Thursday, May 9, 2013

Mental Health Awareness Month: Taking Good Care Of Our Minds

               During most of my adult life,I've steadily noticed the human environment around me has changed. Much the same as I stated earlier this year regarding people living with autism, it is almost impossible for me to go into a grocery store even without seeing someone either talking to someone who is not there or gasping in terror at a wall display they see as something else. In this day and age, even I am aware there are a number of different and often very effective treatments for schizophrenia. Someone could help these people anywhere,anytime if an emphasis was put on it. And that makes me angry. One of the reasons for this comes from a personal experience I had during adolescence  One which I will rather anonymously share with you-the reader right now to help you understand my position on Mental Health Awareness.

               As with the majority of people I'd heard about mental illnesses such as schizophrenia and bipolar disorder once and a great while. But it wasn't any sort of enormously discussed topic. Something that "nice" people weren't supposed to talk about,cruel as that was. Because I had trouble making friends, my family introduced me to this gentleman who was older than me. He shared a love of science fiction concepts,Star Trek in particular with me. He was 24 and I was barely 16. But it didn't matter. He was like a big brother I never had. He was somewhat quiet and reserved,and sometimes that puzzled me. But I admired his few but often rather wise words and ideas. And soon came to think of him as a non intimate type of soul mate.

               All of this changed one night when I received a call whilst visiting him from my family asking me to come home. Apparently while talking to a mutual acquaintance  some terrifying news was revealed to them-and now to me. This man whom I had written with,shared secrets with and opened up to enough to consider my best friend lived with schizophrenia as well as multiple personality disorder. Without any melodrama if someone asked me to pinpoint the moment my heart broke upon hearing that, I actually could. Schizophrenia? Multiple personalities? Weren't these supposed to be rare occurrences that I'd never encounter? And how could this have afflicted such a wonderful human being as my new friend?

              I went to sleep in tears that night. Not feeling sorry for myself. But sadder still that tears were being shed for a mental illness this man couldn't help. I was too afraid to talk to him so my family did while I tearfully visited my grandparents for the weekend. My friend called me up there-trying to explain his embarrassment for not telling me what had happened to him. The most difficult part of this conversation was me telling him how much I looked up to him as an adult friend to a teenager such as myself. How I'd be friends with someone with a mental illness, but not someone who hid important truths from me. As he tried calmly to explain, I didn't realize the societal stigma people living with schizophrenia faced. 

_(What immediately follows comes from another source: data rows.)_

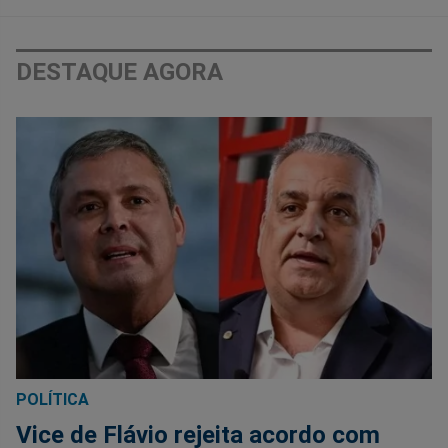
DESTAQUE AGORA
POLÍTICA
Vice de Flávio rejeita acordo com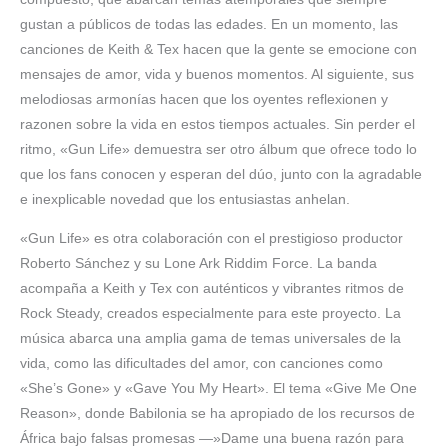
gustan a públicos de todas las edades. En un momento, las
canciones de Keith & Tex hacen que la gente se emocione con
mensajes de amor, vida y buenos momentos. Al siguiente, sus
melodiosas armonías hacen que los oyentes reflexionen y
razonen sobre la vida en estos tiempos actuales. Sin perder el
ritmo, «Gun Life» demuestra ser otro álbum que ofrece todo lo
que los fans conocen y esperan del dúo, junto con la agradable
e inexplicable novedad que los entusiastas anhelan.
«Gun Life» es otra colaboración con el prestigioso productor
Roberto Sánchez y su Lone Ark Riddim Force. La banda
acompaña a Keith y Tex con auténticos y vibrantes ritmos de
Rock Steady, creados especialmente para este proyecto. La
música abarca una amplia gama de temas universales de la
vida, como las dificultades del amor, con canciones como
«She’s Gone» y «Gave You My Heart». El tema «Give Me One
Reason», donde Babilonia se ha apropiado de los recursos de
África bajo falsas promesas —»Dame una buena razón para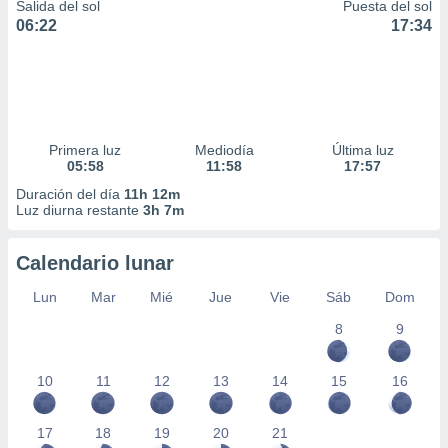
Salida del sol
Puesta del sol
06:22
17:34
Primera luz
Mediodía
Última luz
05:58
11:58
17:57
Duración del día
11h 12m
Luz diurna restante
3h 7m
Calendario lunar
Lun
Mar
Mié
Jue
Vie
Sáb
Dom
8
9
10
11
12
13
14
15
16
17
18
19
20
21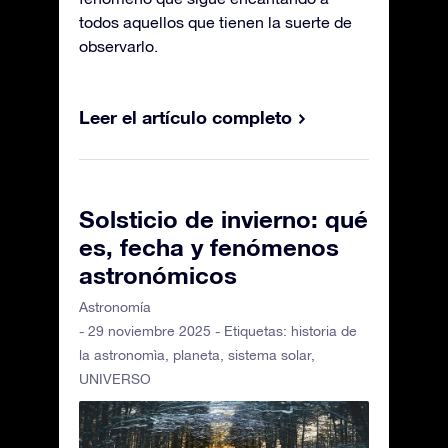
todos aquellos que tienen la suerte de
observarlo.
Leer el artículo completo
Solsticio de invierno: qué
es, fecha y fenómenos
astronómicos
Astronomía
- 29 noviembre 2025 - Etiquetas:
historia de
la astronomìa
,
planeta
,
sistema solar
,
UNIVERSO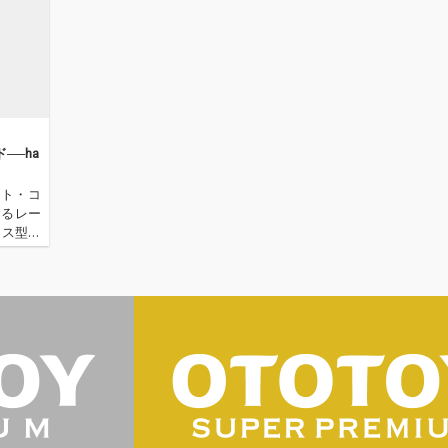
──ha
スト・コ
するレー
ェス型イ
OTOYで
バ…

             He was definitely an aloof "guys guy" in the old fashioned sense. So it was doubly hard for him to talk about it openly to another man,especially one so much younger than himself. Further complications ensued when I decided to open up about my homosexuality to him. Oddly enough, that caused even more of a barrier between us than his schizophrenia and multiple personalities,apparently medically controlled the whole time I know him, ever had. In the late 90's a second attempt on my part to reconcile with him failed-with my sexuality again being the issue. Time passed,other friends came and went in my life. And by the time I myself was 24,the same age my friend was when I met him, that change in environment of which I spoke was well underway.

           Though I live myself with an emotional (rather than mental: I personally differentiate the two)  disorder myself that is in no way as severe as schizophrenia,more and more everyday people around me seemed to almost require something close to a psychiatric environment. Schizophrenia,bipolar and borderline personality were becoming a fact of life. And suddenly half of the people I knew had it. A year or so ago I ran into this friend again. I had before. But said nothing. This time I did. And to my surprise, he started to talk. Really talk! He had a wonderful disposition now and was a person who loved to laugh and be joyous. He had come to somehow live with schizophrenia, not live in fear of it. Lets face it. Everyone's sanity is tested heavily today with all the endless social and economic problems the world faces every day. But perhaps the more aware we become of mental illness,and not the hard way as I had to, the more empathy we'd be likely to have towards each other in general.